(Exercise aim) What lines in the records below mention "into"? List them all.

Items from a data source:
◆ ◆ ◆ ◆

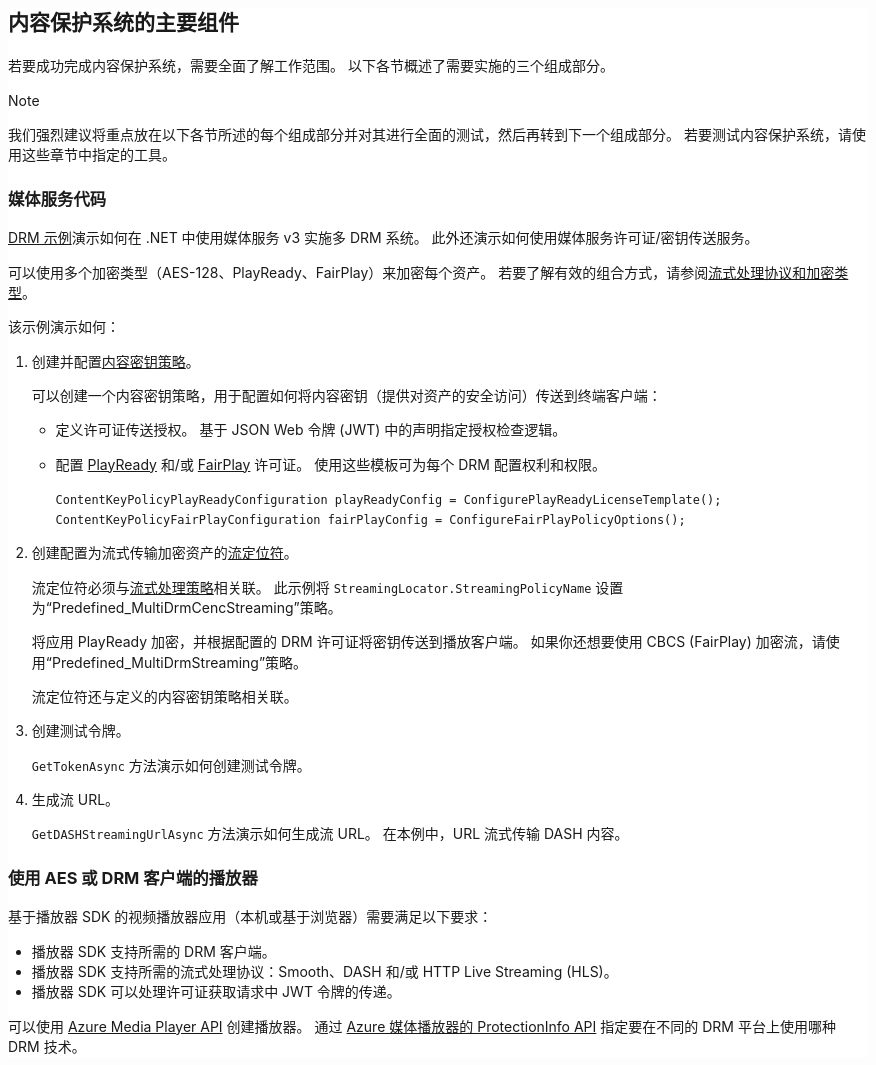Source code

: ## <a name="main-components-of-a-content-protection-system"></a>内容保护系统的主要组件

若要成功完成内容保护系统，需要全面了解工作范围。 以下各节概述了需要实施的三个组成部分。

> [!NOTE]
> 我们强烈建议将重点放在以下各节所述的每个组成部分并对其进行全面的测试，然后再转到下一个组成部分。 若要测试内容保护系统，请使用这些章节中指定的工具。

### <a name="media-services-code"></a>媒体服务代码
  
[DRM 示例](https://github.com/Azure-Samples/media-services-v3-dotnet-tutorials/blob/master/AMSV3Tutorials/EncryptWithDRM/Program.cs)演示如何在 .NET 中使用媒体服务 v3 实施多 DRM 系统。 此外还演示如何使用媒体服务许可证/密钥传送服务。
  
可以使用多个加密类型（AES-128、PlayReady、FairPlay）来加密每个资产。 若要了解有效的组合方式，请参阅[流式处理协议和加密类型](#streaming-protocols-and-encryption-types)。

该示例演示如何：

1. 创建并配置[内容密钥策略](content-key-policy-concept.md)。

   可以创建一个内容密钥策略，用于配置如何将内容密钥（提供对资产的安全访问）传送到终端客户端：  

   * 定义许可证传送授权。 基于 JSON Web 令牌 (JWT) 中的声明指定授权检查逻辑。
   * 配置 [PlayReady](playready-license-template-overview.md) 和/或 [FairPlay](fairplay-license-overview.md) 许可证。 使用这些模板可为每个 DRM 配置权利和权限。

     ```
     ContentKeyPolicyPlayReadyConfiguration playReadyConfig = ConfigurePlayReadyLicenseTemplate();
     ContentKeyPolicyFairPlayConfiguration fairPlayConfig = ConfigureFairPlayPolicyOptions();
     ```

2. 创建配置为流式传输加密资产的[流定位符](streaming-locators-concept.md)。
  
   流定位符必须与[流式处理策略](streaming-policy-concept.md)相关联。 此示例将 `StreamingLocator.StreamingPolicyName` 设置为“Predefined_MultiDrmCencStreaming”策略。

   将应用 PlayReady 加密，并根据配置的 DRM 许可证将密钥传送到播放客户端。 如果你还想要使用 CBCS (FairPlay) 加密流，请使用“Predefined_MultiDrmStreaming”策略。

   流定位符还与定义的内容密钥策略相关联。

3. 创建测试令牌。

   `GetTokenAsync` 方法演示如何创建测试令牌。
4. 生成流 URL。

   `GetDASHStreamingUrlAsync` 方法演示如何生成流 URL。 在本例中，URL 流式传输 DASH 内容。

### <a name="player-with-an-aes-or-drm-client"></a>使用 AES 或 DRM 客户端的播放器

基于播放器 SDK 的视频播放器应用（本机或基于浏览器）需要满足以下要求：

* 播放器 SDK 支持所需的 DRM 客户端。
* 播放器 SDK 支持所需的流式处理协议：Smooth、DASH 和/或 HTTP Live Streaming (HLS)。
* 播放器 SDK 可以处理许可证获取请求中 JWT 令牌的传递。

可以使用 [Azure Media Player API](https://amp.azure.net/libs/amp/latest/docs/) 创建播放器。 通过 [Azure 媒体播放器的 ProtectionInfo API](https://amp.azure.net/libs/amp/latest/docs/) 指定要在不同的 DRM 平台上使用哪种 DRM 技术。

◆ ◆ ◆ ◆

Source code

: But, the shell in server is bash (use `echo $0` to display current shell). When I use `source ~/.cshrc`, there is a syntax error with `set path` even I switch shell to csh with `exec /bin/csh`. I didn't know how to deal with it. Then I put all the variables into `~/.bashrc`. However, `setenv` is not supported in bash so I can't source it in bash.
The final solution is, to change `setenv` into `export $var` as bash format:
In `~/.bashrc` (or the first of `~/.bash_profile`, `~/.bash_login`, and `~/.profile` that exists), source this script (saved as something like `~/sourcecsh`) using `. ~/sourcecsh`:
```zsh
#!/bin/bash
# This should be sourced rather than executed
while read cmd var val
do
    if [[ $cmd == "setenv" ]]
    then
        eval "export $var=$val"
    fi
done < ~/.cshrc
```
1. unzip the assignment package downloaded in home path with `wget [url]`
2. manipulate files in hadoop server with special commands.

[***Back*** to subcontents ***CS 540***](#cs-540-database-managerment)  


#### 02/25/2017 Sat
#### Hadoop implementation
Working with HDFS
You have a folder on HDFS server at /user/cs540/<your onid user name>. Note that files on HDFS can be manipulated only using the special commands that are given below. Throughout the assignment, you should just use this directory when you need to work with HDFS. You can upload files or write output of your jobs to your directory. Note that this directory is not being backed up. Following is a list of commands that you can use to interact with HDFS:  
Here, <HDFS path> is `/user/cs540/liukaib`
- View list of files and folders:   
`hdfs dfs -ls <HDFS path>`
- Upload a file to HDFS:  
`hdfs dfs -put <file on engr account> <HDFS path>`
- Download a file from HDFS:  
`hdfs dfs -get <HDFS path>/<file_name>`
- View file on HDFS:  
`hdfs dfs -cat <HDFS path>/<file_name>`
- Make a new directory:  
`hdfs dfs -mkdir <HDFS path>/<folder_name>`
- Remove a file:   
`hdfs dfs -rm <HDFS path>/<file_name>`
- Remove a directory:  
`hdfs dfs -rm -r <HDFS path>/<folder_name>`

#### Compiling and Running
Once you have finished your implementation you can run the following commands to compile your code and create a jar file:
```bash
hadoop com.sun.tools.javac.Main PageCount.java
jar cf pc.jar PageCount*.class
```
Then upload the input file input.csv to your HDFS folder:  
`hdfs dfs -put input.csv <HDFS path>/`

◆ ◆ ◆ ◆

(Task answer)
: But, the shell in server is bash (use `echo $0` to display current shell). When I use `source ~/.cshrc`, there is a syntax error with `set path` even I switch shell to csh with `exec /bin/csh`. I didn't know how to deal with it. Then I put all the variables into `~/.bashrc`. However, `setenv` is not supported in bash so I can't source it in bash.
The final solution is, to change `setenv` into `export $var` as bash format:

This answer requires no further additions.